* What you need to do *
Beginning with the first line, transcribe the entries below exactly through the line containing "masterpiece that enhances your individual", inclusive.
▼
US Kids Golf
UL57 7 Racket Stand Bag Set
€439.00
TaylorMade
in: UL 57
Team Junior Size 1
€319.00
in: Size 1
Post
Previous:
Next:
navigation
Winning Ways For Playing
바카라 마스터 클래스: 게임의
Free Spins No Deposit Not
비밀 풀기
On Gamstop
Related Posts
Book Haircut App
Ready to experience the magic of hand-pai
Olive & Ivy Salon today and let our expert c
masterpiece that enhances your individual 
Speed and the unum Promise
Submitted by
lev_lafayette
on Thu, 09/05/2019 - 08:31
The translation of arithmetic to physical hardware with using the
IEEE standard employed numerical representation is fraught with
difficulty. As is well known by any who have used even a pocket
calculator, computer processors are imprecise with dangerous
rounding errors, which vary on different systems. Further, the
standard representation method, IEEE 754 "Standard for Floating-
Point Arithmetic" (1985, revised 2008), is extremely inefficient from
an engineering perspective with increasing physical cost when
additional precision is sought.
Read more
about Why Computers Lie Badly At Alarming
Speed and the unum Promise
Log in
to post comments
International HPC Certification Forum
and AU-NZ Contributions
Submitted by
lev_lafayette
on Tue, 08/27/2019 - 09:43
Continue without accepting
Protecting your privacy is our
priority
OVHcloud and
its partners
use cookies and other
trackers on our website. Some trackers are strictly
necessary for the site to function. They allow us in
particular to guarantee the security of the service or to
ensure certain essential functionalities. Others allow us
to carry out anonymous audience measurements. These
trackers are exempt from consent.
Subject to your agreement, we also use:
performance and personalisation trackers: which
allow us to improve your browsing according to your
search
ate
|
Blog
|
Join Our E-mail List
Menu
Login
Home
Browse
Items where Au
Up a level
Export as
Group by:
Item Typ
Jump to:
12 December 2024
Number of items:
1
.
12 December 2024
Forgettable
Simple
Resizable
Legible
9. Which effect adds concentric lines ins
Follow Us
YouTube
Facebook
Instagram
▲
* Answer section *
US Kids Golf
UL57 7 Racket Stand Bag Set
€439.00
TaylorMade
in: UL 57
Team Junior Size 1
€319.00
in: Size 1
Post
Previous:
Next:
navigation
Winning Ways For Playing
바카라 마스터 클래스: 게임의
Free Spins No Deposit Not
비밀 풀기
On Gamstop
Related Posts
Book Haircut App
Ready to experience the magic of hand-pai
Olive & Ivy Salon today and let our expert c
masterpiece that enhances your individual 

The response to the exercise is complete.